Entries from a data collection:
--

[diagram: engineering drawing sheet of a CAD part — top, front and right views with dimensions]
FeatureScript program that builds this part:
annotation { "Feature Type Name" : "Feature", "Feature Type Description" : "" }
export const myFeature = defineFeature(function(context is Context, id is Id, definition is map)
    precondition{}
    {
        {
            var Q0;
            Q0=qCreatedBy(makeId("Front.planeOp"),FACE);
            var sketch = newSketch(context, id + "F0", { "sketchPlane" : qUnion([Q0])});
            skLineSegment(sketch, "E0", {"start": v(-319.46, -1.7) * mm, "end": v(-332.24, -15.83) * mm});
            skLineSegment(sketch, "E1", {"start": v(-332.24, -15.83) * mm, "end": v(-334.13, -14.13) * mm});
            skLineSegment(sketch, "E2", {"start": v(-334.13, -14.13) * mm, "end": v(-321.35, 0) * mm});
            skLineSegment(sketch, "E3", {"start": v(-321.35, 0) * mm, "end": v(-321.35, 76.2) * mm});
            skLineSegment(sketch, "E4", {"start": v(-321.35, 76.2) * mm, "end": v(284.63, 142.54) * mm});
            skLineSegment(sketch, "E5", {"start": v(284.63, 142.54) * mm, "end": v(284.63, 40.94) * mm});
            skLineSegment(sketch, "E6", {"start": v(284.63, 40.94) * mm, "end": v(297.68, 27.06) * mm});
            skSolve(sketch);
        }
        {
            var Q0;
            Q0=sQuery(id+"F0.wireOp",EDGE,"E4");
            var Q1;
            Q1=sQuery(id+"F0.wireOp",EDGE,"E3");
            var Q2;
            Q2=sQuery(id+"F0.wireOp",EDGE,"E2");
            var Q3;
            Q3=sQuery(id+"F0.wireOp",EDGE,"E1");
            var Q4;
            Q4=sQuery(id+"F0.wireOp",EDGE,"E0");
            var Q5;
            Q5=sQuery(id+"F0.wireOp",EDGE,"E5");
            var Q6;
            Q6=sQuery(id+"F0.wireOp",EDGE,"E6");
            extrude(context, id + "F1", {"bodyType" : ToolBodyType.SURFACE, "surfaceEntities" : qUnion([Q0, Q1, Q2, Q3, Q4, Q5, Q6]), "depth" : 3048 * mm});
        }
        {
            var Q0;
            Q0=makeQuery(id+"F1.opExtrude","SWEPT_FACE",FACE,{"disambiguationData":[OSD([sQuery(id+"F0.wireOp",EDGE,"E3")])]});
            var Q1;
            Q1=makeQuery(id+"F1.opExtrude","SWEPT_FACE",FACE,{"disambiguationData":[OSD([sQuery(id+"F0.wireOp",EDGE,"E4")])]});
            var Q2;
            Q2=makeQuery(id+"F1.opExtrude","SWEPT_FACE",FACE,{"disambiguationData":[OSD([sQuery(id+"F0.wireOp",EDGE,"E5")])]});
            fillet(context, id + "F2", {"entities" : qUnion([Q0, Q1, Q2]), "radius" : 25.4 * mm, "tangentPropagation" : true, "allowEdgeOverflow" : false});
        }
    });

--

__Task__. Select each line in the entries above that contains the word "part", treating uppercase and lowercase letters as different.

__Final result__.
[diagram: engineering drawing sheet of a CAD part — top, front and right views with dimensions]
FeatureScript program that builds this part:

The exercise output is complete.